* _Aufgabenstellung_
Drucken Sie aus der nachfolgenden Filmkritik die Passage wortgetreu ab, die mit „Unbekümmert strahlt die“ beginnt und bis einschließlich „der 1930er-Jahren an.“ reicht.

* _Lesetext_
--------
Unbekümmert strahlt die Vergangenheit. Schon die ersten Bilder schimmern in den warmen Messingfarben, mit denen Hollywood gerne die Vergangenheit markiert. Das Wasser spiegelt die Abendsonne, sammelt die Insektenvölker um sich und lässt eines der Ruderboote vorbeiziehen, in dessen Fahrwasser die Kamera blickt. Alexandre Desplats wieder und wieder in den Kitsch abtauchender Soundtrack gibt die dazugehörige Begleitung. Nicht mit Nostalgie, sondern aggressiver Nonchalance nimmt sich George Clooney, der als Regisseur schon immer ein Faible für die amerikanische Geschichte hatte, der 1930er-Jahren an.

Sein Film „The Boys in the Boat“ basiert auf der wahren Geschichte des Washington-Rowing-Teams von 1936, einem Jahr, das weder ohne die Große Depression noch den am Horizont lauernden Zweiten Weltkrieg verstanden werden kann. Die Männer, die den zweiten „Achter“ der Universität von Washington besteigen, sind die Kinder der Wirtschaftskrise, die mit ihrer Leidensfähigkeit direkt in Richtung der Olympischen Spielen von Berlin steuern. Vor der Historie aber steht das klassische Underdog-Narrativ des Sportfilms und das dazugehörige Bildrepertoire: Die erste Montage-Sequenz trennt die einfachen Studenten, die vor den Toren des Bootshauses auf das Probetraining warten, von den neun Auserwählten (acht Ruderer, ein Steuermann), die es tatsächlich ins Team schaffen. Die nächste Bildfolge lässt den Achter, seine sechzehn Ruder und die Männer, die sie bis über die Erschöpfung hinaus durchs Wasser ziehen, zu einer Einheit werden.  Das in den Kragen gestopfte Handtuch, die an den Mund geschnallte Flüstertüte, das handlackierte Ruderboot und die „Greatest Generation“, die es besetzt, kommen zusammen zu einem Film, der alle Voraussetzungen hat, ein Weltgeschichte reflektierendes Sportdrama zu werden.

Die Weltgeschichte wird zur Fußnote

Doch der Film tut sein Bestes, die Weltgeschichte erst einmal auf Abstand zu halten. „The Boys in the Boat“ streicht den am Horizont liegenden Weltkrieg ebenso konsequent aus der Story wie die internationalen und speziell auch amerikanischen Boykottbestrebungen im Vorfeld der Olympischen Spiele in Nazideutschland. Statt einem Nazi-Regime, das Rassegesetze, Pogrome, Antisemitismus und Rassismus hinter einer falschen Weltoffenheit zu verstecken versucht, präsentiert der Film im Vorbeigehen das Publikum, das mit Inbrunst den rechten Arm hebt, und das Unbehagen auf den Gesichtern der US-Jungs im Achter.
--------
* _Bereitgestelltes Material_

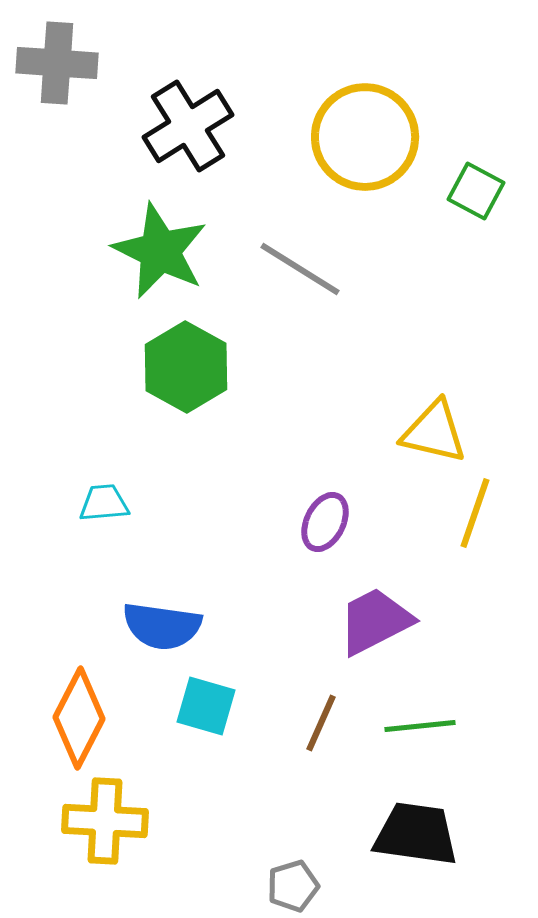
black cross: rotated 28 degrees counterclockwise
--------
* _Lösung_
Unbekümmert strahlt die Vergangenheit. Schon die ersten Bilder schimmern in den warmen Messingfarben, mit denen Hollywood gerne die Vergangenheit markiert. Das Wasser spiegelt die Abendsonne, sammelt die Insektenvölker um sich und lässt eines der Ruderboote vorbeiziehen, in dessen Fahrwasser die Kamera blickt. Alexandre Desplats wieder und wieder in den Kitsch abtauchender Soundtrack gibt die dazugehörige Begleitung. Nicht mit Nostalgie, sondern aggressiver Nonchalance nimmt sich George Clooney, der als Regisseur schon immer ein Faible für die amerikanische Geschichte hatte, der 1930er-Jahren an.